Oiçam, porque ele é que sabe,
esteve lá, não lhe venham com cantigas. O Canadá não é o que dizem, o Canadá
não presta, os nossos aguentam aquilo porque acham que cá é pior, mas não é. A
América sim, aí às vezes é mesmo escravatura, direitos só tem o patrão, se
refilas ou te queixas dão-te um pontapé naquele sítio e goodbye, estás
na rua. Há quem diga que a Austrália é um bocadito melhor, e de facto têm
razão, mas nada que se compare com as plataformas do petróleo ou o Dubai, porque
se os “arábias” são uns merdeiros ali há massa que nunca mais acaba.
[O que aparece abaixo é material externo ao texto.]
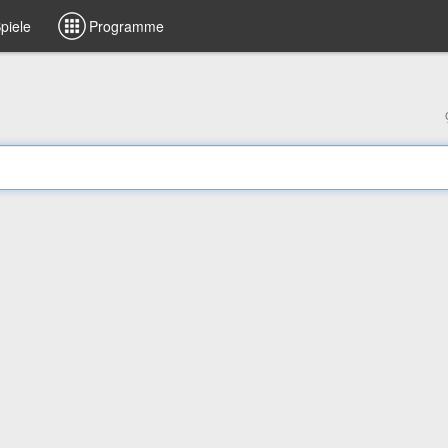
piele
Programme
Não lhe falem da Inglaterra nem
da Escócia, na Alemanha aguentou dois meses mas não volta a pôr lá os pés, nos
dezoito anos que anda a soldar pipelines como poucos sabem fazer, até na
Grécia trabalhou, o caso é que nunca viu gente tão chata como os alemães, basta
olhar para aquelas cabeças e fica tudo dito.
O Carlos veio de férias,
descanso mais que merecido para quem aguentou cinco meses na África do Sul,
país de que também não quer ouvir falar e aonde nunca voltará, mesmo que lhe
dobrem a paga e hospedem em hotel de luxo, porque sair do táxi e ver um
carapinha que te encosta a pistola aos queixos e quer a carteira, é experiência
que não vai esquecer tão cedo. África do Sul? Vá pra lá quem estiver cansado da
vida.
Com o balcão, seis mesitas,
televisão, os matraquilhos e uma esplanada onde cabem três cadeiras, o café da
Elisabete fará encolher os ombros à gente de cidade que por acaso passe por
aquele buraco de poucas almas e longe de tudo, mas essa impressão logo desaparece
se for altura em que o Carlos lá se encontra numa das suas visitas relâmpago,
pois com espalhafato, a voz forte e aquele
modo de ilusionista, mal começa é como estar num teatro, alguns dizem que se os
da televisão soubessem como o rapaz sabe falar e dos sítios por onde andou já o
tinham contratado.
Esses que o Carlos deixa de boca
aberta com as suas vivências de soldador, mais se espantariam se ele lhes contasse
as vezes que, ainda rapaz, assistiu a orgias nos cruzeiros dos milionários que
querem dar a volta ao mundo em três meses de luxo e grande pândega.
O que acontece é que, sabe-o ele
por intuição e experiência, nem todos os públicos mostram interesse pelas mesmas histórias: os que já
têm querem sonhar com gozos, aos precisados fala-lhes de ganhos. Mas um detalhe
continua a surpreendê-lo, o de que o acreditem, ninguém peça explicações. É
como na política: quanto mais exagera nos benefícios mais eles se deixam hipnotizar.